At the moment we use different methods for record linking locations in different datasets.
Theoretically given two locations we can give a prediction on how well they match (are the same). This is not just based on address data (street, house number, zip, city, country, latitude, longitude) but also based on the name, type of establishment and other properties like phonenumber. Since most features are prone to fuzzy errors (different spellings, writing styles, formatting, human entry error, null-values (absent)) this means we cannot do strict comparisons.
Using many business rules, basic distance calculations, etc. we can clean & reformat the data so we can have a pretty good comparison and high accuracy on matches.
Datlinq BV, Roer 266, 2908MC, Capelle aan den IJssel
is the same as
datlinq, 266 Roer, capelle a/d yssel
but not as
Ferro BV, Roer 266, 2908MC, Capelle aan den IJssel
Our problem is many a scaling issue:
We need smart ways to reduce the dataset so we don't compare every location in dataset A to every location dataset B.
At this moment we do some pre-filtering (boxing) on latitude / longitude (if present)
However I was wondering if we could somehow generate a vector for each data location and us a basic distance calculation to find matches (or match candidates) in other datasets.
Or maybe another way to find very similar locations across huge datasets.
I'd love to use a machine learning model for this, but I am stumped how to generate numerical features out of a string address, location type & telephone number, without applying to many business rules.

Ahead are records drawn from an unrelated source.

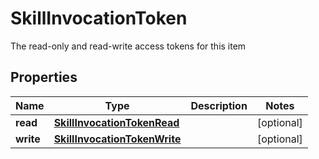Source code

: 

# SkillInvocationToken

The read-only and read-write access tokens for this item

## Properties

| Name | Type | Description | Notes |
|------------ | ------------- | ------------- | -------------|
|**read** | [**SkillInvocationTokenRead**](SkillInvocationTokenRead.md) |  |  [optional] |
|**write** | [**SkillInvocationTokenWrite**](SkillInvocationTokenWrite.md) |  |  [optional] |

So the actual question is:
- Are there smart ways to do (parallel) record linking across big datasets (using Spark or so)
- Is the approach of converting locations to vectors using a ml model and then using a distance calculation to find nearby points a good approach?
- Is there terminology I should use to find more information about this problem? Are there papers / experiments?
-- Update 20170829 151213
So we are working on prefiltering datasets based on nearby locations, but unfortunately for many datasets we don't have reliable lat/longs. So I'm looking for a more general approach.
So based on the fact that we cannot positively resolve a nearby location without comparing textual addresses. A smart heuristic is something I'm looking for, but I want to incorporate weights to certain (fuzzy) features, eg. zipcodes should match more closely towards the beginning then towards the end, phonenumbers other way around. Streets and cities maybe spelled very differently including abbreviations.
Sure I can extract all these features and create business rules with arbitrary weights, but I'd rather have an unsupervised ML model learn the most important features based on positive and negative test/trainingsets of address matches. I would also guess that weights will vary differently by country/language so maintaining these by hands seems a suboptimal solution.